[Supplied text]
————

Unbeatable -or- Attucks
How Crispus Attucks Basketball Broke Racial Barriers and Jolted the World
By Phillip Hoose
Published by Farrar, Straus and Giroux
The hardcover title is Attucks! and the paperback is Unbeatable. Both have the subtitle: How Crispus Attucks Basketball Broke Racial Barriers and Jolted the World
One city. One team. One victory for racial justice that the history books forgot.
1955, Indianapolis—a northern American city, a hotbed of Jim Crow laws, and a national high school basketball epicenter. Crispus Attucks High School, an all-Black school founded thirty years earlier by the Ku Klux Klan–infected school board in the name of segregation, has not been lucky in the state tournament. The odds have been stacked against them, with no gym of their own, a weak schedule, and racially biased referees. But in 1955, they’ve finally assembled a powerhouse squad of ten Black boys, each one a migrant raised in poverty in the South, born to families who came North to escape Jim Crow in the South and were shocked by the city they found.
Led by superstar Oscar Robertson, the 1955 Tigers may be unbeatable. As they advance through the state tournament, they seem poised to win. And a largely white city is forced to decide: Can they accept a team of Black champions? Indeed, the Tigers’ road to victory is paved with injustice going back decades—and their hard-earned success will shatter the myth of their inferiority.
From Newbery Honor and National Book Award–winning author Phillip Hoose comes this true story of the first all-Black team in U.S. history to win a racially open championship tournament—a new classic in the civil rights canon about resilience, teamwork, and the struggle to overcome impossible systemic odds, one game at a time.

————

[Information provided]
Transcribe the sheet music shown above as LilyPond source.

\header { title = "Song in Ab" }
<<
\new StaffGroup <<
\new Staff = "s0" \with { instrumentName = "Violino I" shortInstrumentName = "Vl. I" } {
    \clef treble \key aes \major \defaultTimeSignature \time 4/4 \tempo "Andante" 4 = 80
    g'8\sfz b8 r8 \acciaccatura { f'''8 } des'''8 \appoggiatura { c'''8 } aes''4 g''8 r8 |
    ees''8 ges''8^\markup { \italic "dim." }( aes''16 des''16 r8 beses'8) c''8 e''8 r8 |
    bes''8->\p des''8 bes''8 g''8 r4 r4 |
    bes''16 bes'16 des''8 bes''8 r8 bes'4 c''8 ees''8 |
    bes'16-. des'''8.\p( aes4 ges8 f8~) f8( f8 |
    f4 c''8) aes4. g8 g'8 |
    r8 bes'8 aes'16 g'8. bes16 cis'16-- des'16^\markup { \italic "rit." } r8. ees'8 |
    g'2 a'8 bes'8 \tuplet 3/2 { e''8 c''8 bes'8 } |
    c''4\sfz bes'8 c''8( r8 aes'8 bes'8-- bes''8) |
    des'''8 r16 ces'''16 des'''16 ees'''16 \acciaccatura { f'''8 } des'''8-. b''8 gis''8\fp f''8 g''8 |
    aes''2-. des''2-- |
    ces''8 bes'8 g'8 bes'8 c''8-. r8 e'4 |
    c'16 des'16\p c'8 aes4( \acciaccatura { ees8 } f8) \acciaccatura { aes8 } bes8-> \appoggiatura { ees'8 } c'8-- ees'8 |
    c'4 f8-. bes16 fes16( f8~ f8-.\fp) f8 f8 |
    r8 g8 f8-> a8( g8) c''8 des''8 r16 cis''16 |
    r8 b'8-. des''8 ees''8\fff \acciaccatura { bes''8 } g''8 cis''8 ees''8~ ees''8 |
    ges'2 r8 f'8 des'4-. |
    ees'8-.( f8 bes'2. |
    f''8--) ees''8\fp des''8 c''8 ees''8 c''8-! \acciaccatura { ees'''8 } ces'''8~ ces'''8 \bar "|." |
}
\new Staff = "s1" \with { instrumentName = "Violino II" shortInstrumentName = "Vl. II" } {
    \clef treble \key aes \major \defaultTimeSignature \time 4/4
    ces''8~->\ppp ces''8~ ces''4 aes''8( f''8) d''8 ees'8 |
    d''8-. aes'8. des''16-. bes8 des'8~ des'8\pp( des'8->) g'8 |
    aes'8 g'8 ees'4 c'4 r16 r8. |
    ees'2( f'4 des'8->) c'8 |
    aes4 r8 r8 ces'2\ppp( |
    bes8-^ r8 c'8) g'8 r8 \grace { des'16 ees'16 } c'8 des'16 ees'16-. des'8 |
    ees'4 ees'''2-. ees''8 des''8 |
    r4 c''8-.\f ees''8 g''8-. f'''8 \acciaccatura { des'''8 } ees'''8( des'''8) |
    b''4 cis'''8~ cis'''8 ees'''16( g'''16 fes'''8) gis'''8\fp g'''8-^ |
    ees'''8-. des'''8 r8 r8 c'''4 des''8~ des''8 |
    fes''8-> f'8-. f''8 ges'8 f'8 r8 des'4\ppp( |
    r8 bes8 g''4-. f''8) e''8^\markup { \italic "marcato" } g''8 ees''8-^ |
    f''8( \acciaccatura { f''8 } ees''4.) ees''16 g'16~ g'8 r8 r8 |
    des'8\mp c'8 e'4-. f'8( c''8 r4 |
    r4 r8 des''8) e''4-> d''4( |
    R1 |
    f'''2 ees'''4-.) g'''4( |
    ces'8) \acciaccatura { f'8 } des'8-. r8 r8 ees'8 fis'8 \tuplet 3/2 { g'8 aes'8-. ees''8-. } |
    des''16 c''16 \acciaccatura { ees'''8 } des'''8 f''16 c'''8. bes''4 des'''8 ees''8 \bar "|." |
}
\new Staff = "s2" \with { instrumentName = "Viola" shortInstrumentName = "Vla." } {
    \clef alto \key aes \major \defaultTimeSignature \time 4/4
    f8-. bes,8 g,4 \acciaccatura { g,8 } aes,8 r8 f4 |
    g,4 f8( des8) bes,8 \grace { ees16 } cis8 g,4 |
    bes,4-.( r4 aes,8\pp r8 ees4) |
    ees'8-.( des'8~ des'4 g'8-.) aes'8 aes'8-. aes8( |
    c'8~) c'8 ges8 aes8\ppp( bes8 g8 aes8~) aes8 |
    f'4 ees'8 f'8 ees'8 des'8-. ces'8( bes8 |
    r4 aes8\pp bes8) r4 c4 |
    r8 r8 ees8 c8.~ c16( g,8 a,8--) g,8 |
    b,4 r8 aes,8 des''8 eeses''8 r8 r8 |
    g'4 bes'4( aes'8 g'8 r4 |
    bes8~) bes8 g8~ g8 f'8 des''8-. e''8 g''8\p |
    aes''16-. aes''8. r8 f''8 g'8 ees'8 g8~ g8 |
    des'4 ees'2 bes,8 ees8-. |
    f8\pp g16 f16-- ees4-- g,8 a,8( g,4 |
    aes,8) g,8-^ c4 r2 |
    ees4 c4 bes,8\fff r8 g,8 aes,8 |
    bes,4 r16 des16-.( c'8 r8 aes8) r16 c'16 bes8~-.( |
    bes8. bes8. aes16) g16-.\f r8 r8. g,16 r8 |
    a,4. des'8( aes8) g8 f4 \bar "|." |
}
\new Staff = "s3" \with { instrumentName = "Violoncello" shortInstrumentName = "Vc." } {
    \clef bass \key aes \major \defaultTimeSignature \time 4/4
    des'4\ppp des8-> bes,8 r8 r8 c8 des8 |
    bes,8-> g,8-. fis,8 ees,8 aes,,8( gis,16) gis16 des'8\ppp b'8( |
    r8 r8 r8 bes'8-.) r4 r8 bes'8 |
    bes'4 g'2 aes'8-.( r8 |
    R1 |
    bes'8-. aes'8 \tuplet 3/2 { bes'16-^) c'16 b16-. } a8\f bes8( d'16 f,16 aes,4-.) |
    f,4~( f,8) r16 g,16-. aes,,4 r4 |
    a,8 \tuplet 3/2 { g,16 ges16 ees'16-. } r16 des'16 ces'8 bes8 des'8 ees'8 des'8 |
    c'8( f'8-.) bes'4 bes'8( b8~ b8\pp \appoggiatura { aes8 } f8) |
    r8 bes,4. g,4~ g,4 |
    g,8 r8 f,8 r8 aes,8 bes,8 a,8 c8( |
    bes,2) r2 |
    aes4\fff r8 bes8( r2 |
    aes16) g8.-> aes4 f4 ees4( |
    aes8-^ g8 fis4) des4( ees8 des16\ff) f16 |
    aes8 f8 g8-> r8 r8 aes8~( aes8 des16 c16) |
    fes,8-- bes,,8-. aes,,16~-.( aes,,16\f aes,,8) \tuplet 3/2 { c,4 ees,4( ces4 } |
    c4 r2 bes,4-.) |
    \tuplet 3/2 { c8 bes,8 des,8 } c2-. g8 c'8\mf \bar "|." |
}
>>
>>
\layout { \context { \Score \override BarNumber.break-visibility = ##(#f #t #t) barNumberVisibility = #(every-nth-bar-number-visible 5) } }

————

[What is needed]
Answer these questions about the book description:
1. What is the title of the paperback edition?
2. How many boys made up the 1955 Crispus Attucks squad?
3. Who led the 1955 Tigers?

[Response area]
1. Unbeatable
2. Ten
3. Oscar Robertson